HOLY THURSDAY Evening Mass of the Lord's Supper

The Divine Servanthood
(Readings: Exodus 12:1-8, 11-14; 1 Corinthians 11:23-26; John 13: 1-15.)
Introduction to Mass
Holy Thursday, or Maundy Thursday, marks the start of the Easter Triduum. The Mass of the Lord's Supper on Holy Thursday evening commemorates the institution of the Eucharist.
In Saint John's account of the Last Supper, which forms the gospel reading tonight, Saint John makes the point that the Church has to make Christ present not only sacramentally, in his Body and Blood, but also in the spirit of service and surrendering of power which Jesus symbolised by washing his disciples feet.

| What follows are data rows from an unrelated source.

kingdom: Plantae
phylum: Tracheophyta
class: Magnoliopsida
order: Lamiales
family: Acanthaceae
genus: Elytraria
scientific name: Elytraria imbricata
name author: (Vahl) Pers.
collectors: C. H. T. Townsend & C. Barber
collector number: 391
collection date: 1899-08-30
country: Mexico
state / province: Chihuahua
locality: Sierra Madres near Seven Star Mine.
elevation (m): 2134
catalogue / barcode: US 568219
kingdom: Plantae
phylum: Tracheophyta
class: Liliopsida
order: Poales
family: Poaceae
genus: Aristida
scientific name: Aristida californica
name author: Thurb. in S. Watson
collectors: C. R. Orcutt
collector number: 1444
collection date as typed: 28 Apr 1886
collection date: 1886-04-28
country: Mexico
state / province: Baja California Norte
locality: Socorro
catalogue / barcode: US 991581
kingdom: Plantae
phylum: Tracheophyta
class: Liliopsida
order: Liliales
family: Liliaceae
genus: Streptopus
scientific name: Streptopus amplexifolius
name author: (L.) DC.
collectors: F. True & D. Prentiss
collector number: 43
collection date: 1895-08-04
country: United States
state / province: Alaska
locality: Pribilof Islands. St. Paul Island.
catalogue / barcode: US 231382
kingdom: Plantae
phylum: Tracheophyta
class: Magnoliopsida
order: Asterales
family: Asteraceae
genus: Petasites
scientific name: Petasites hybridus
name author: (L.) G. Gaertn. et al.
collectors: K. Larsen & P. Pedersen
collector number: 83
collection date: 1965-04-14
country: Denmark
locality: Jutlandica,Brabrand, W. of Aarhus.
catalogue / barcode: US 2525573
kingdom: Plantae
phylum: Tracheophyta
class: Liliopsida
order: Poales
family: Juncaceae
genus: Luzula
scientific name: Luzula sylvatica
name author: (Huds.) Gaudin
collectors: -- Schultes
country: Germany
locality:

To prepare ourselves to celebrate the sacred mysteries...
By the time that the four gospels came to be written the first communities of Christian believers had already firmly established the practice of meeting together every week, on Sunday, the day of Christ's Resurrection, "for the breaking of the bread".
In the other three gospels, the description of the Last Supper was modelled partly on what the early Christians were already doing in their Eucharistic celebration. And what they were doing was modeled, of course, on the actual event of the Last Supper itself, and Jesus' words over the bread and wine: "This is my Body"; "This is my Blood". "Do this in memory of me".
In John's gospel, that particular aspect of the Eucharist is dealt with in Chapter Six, where Jesus gives his long discourse on the living bread. "The bread I give is my flesh, for the life of the world...whoever eats my flesh and drinks my blood, lives in me and I live in them". This is St. John's sacramental theology, or his theology of the Eucharist at any rate.
As we just heard in the gospel reading this evening, when he come to write down his version of the Last Supper Saint John doesn't refer to Jesus offering the disciples bread and wine as his Body and Blood. John uses the event of the Last Supper to emphasise another facet, or another dimension, of the Eucharist.
Saint John never got tired of making the point that if our devotion towards God is real it will express itself in devotion towards our neighbour, an active dedication of ourselves to our fellow human beings. "If God has loved us, so we must love each other", he says, elsewhere in his writings. Or again: "If anyone enjoys the riches of this world, but closes his heart when he sees his brother or sister in need, how will the love of God remain in him?"
It's this aspect of our life in communion with God which John wants to emphasise in his account of the Last Supper as well.
For the true Christian, who is genuinely open to God's influence in their life, taking part in the Eucharist is conditional on this attitude of service and humility - this willingness to take up a stance in life which involves performing menial or servant-like tasks for each other. Washing people's feet in Jesusí time was of course a task that only a servant would perform.
According to St John, no Christian should approach the Eucharistic table, or receive Christ's Body and Blood, without this prior commitment. At the same time, none of us should go away from the table, having received communion, without having this commitment strengthened and reinforced. We have to find the presence of Christ both in the Eucharist and in the washing of feet. They're two sides of a single reality.
Well, the question is: what reality? Why does Saint John say that the followers of Christ have to take on this servant-like commitment? The answer is that that it's a reflection of God's nature, God's character, and so it's something that we take on as we gradually realise or grow into the vocation we all have to be like God.
By the time John's gospel was written Jesus was clearly seen as being divine. "Whoever has seen me has seen the Father". So the gesture of the foot-washing was demonstrating a vital aspect of God's nature - the fact that he chooses to reveal himself in powerlessness and servanthood.
God shows himself - to make the point another way - by reversing the ordinary human values and customs, where important and powerful people demonstrate their superiority with all kinds of badges of privilege and ways of being treated in a servile way by their subordinates. Peter shows how far he still holds to that way of thinking by his embarrassment and by the objections he raises to Jesus' action.
That's why out of the four gospel accounts of the Last Supper, it's especially Saint John's account that belongs within the Easter Triduum: it belongs especially in the context of Christ's journey to the Cross. And it's partly for that reason that the Mass of the Lord's Supper doesn't have a formal ending - it remains open and unfinished, and picks up again tomorrow, with the remembrance of Christ's Passion and Death.
So the institution of the Eucharist, the washing of the feet, and the Path to the Cross, are all part of a single mystery, and they all cast light on each other.
These are the realities of our faith which we can bear in mind and reflect on as we join with the rest of the Church in beginning, once again, this year's re-enactment of the Paschal Triduum.